# START OF EXERCISE INPUT

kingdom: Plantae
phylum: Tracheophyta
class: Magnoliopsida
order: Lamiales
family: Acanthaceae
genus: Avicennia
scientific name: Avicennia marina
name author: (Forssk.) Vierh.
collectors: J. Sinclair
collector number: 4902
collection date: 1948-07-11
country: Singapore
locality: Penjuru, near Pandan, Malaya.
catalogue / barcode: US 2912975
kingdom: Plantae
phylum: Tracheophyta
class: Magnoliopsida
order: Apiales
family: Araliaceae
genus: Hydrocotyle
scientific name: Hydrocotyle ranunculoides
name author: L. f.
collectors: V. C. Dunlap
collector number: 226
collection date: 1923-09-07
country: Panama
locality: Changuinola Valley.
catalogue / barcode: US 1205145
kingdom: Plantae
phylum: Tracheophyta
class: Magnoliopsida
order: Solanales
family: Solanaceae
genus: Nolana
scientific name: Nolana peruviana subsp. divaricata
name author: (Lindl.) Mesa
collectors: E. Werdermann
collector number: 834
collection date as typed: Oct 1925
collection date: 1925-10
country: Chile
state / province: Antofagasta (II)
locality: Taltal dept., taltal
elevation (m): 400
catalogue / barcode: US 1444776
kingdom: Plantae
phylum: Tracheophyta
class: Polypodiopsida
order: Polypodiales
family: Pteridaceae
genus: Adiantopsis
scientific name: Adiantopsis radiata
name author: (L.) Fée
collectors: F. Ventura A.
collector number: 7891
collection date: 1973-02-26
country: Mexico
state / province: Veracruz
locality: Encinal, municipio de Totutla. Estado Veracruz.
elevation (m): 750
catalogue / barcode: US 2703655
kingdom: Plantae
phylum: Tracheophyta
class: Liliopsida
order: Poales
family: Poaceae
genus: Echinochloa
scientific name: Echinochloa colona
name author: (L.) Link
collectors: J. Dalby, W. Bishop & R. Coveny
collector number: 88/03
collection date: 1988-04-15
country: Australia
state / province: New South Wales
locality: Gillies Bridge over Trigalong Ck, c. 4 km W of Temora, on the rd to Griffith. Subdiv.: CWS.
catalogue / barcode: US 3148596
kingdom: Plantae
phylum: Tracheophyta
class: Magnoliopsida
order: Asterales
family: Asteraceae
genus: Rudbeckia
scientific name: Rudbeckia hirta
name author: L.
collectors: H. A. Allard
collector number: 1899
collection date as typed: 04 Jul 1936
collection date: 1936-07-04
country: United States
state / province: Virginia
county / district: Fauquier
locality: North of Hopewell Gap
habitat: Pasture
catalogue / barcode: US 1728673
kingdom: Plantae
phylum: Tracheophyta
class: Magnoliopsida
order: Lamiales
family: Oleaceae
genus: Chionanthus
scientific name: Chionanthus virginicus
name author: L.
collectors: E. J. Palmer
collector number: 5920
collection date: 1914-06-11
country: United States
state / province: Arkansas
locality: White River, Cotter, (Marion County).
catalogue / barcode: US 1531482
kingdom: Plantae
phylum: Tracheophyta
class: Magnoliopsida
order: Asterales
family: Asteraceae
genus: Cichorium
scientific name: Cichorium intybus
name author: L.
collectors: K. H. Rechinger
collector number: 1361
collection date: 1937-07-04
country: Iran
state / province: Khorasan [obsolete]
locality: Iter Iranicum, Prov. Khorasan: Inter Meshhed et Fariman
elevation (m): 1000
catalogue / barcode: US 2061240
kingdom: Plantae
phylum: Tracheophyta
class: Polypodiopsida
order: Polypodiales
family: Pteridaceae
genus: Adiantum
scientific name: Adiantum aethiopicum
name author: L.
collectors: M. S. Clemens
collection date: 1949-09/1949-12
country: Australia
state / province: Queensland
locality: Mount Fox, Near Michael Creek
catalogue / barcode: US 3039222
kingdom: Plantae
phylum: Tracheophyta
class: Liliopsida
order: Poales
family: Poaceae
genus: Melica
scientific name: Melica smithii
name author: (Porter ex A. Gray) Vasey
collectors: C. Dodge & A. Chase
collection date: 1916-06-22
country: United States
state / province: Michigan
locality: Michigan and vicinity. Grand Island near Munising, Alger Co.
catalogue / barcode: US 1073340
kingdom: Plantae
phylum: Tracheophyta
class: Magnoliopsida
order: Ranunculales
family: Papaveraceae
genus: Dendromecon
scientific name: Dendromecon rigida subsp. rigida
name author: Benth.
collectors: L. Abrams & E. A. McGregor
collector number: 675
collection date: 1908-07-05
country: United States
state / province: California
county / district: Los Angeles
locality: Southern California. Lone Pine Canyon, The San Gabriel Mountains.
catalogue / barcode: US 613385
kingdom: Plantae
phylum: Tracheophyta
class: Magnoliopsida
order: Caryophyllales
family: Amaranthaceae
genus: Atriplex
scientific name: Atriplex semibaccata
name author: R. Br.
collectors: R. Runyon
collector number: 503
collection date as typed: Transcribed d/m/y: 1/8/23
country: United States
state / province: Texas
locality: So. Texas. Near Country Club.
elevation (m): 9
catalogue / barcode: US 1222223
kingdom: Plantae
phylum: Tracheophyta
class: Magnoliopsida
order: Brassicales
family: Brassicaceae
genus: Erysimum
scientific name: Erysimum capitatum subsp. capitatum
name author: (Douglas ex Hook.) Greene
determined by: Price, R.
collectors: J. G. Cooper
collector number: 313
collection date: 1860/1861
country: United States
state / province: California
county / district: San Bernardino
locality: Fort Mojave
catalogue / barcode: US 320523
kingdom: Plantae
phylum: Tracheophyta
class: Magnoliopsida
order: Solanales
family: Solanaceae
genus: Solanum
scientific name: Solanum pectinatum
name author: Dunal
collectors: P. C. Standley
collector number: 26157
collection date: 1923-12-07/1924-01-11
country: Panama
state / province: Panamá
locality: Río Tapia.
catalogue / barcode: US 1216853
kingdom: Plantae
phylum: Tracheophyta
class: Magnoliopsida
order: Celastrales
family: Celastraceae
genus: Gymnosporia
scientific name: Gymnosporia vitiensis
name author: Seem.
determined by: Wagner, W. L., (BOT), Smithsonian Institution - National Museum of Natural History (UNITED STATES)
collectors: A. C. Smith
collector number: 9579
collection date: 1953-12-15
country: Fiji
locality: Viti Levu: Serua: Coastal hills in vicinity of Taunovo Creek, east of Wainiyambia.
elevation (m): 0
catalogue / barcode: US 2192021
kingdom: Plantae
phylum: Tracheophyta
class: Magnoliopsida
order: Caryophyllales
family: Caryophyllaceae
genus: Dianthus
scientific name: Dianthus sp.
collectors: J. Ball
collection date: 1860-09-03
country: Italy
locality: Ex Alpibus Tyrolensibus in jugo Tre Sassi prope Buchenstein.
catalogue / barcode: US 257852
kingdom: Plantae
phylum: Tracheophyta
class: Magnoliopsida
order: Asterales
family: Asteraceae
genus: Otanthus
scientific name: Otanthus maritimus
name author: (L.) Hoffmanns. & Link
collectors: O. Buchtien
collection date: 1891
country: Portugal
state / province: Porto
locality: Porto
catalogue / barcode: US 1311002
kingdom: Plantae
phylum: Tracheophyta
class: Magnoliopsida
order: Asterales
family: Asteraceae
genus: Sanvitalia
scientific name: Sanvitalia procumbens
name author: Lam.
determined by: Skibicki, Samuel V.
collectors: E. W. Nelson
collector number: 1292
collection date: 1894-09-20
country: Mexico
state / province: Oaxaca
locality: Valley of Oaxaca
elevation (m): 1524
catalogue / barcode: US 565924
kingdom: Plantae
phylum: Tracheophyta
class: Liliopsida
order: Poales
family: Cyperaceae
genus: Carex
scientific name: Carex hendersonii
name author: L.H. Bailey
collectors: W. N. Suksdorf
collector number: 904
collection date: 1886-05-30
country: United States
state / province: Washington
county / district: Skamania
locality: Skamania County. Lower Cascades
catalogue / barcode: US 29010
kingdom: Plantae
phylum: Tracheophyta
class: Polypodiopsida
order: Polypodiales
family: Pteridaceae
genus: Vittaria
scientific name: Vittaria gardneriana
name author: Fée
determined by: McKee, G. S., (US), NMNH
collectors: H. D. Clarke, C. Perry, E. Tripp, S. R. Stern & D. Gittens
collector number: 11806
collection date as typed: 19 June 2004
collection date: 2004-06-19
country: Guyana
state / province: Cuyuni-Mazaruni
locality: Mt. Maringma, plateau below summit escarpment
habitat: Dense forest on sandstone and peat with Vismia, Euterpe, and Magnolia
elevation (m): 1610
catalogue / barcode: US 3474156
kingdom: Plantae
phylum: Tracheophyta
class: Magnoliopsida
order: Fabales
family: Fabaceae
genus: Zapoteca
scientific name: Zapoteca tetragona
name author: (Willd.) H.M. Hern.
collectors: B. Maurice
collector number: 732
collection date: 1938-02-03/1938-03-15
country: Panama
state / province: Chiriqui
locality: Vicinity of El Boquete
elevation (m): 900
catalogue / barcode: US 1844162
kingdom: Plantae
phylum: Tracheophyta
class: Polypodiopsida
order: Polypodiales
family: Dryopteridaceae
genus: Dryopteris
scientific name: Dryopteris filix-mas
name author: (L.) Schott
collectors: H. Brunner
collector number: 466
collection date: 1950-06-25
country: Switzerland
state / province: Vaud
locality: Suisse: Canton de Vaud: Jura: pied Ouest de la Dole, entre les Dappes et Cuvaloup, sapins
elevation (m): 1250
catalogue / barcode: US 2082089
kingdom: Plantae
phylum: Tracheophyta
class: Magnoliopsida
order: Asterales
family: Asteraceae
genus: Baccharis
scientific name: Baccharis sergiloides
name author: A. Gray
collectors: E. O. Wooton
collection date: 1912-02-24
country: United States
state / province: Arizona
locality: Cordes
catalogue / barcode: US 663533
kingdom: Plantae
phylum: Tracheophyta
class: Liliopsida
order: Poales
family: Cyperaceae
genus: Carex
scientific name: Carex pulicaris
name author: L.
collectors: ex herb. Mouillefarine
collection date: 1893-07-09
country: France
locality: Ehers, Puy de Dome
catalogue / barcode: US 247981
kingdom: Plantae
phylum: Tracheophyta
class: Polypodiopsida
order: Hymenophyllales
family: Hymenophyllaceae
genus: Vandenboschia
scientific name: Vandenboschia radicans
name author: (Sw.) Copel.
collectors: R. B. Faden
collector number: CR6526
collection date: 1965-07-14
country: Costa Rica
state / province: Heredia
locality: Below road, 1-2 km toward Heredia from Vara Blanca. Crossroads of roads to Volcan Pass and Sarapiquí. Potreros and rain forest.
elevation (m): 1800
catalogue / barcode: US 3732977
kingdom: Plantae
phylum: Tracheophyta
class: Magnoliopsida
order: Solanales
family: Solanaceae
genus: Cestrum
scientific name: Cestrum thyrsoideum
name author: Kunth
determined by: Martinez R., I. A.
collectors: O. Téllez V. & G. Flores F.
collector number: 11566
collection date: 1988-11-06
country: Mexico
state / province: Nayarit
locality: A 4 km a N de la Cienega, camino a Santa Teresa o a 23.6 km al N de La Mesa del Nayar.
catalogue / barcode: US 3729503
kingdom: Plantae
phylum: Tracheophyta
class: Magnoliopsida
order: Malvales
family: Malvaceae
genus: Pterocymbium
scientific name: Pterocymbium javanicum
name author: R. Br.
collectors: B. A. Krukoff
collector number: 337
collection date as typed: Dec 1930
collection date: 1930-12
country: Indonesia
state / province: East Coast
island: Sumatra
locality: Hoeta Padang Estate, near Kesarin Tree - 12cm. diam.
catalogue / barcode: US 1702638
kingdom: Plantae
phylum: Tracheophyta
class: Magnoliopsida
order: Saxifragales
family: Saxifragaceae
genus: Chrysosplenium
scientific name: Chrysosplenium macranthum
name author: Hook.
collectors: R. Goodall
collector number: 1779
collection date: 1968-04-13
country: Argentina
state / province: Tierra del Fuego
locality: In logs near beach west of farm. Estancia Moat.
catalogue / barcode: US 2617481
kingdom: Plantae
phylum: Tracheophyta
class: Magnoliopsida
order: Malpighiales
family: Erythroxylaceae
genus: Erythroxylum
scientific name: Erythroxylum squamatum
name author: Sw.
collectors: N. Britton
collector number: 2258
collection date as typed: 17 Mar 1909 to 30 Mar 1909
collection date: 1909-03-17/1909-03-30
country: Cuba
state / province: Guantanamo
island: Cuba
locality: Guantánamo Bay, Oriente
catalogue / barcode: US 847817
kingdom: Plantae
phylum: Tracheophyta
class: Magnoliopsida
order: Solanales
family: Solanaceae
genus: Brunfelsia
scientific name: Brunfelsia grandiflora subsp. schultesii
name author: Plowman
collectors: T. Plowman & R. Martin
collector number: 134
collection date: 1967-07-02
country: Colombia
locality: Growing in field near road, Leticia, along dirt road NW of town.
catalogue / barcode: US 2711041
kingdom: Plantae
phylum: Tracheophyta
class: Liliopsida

# END OF EXERCISE INPUT

[PROBLEM DESCRIPTION]
Reproduce the lines of the entries above, everything from the line containing "name author: Seem." down to the line containing "locality: Ex Alpibus", with both of those lines included.

[SOLUTION TO THIS EXERCISE]
name author: Seem.
determined by: Wagner, W. L., (BOT), Smithsonian Institution - National Museum of Natural History (UNITED STATES)
collectors: A. C. Smith
collector number: 9579
collection date: 1953-12-15
country: Fiji
locality: Viti Levu: Serua: Coastal hills in vicinity of Taunovo Creek, east of Wainiyambia.
elevation (m): 0
catalogue / barcode: US 2192021
kingdom: Plantae
phylum: Tracheophyta
class: Magnoliopsida
order: Caryophyllales
family: Caryophyllaceae
genus: Dianthus
scientific name: Dianthus sp.
collectors: J. Ball
collection date: 1860-09-03
country: Italy
locality: Ex Alpibus Tyrolensibus in jugo Tre Sassi prope Buchenstein.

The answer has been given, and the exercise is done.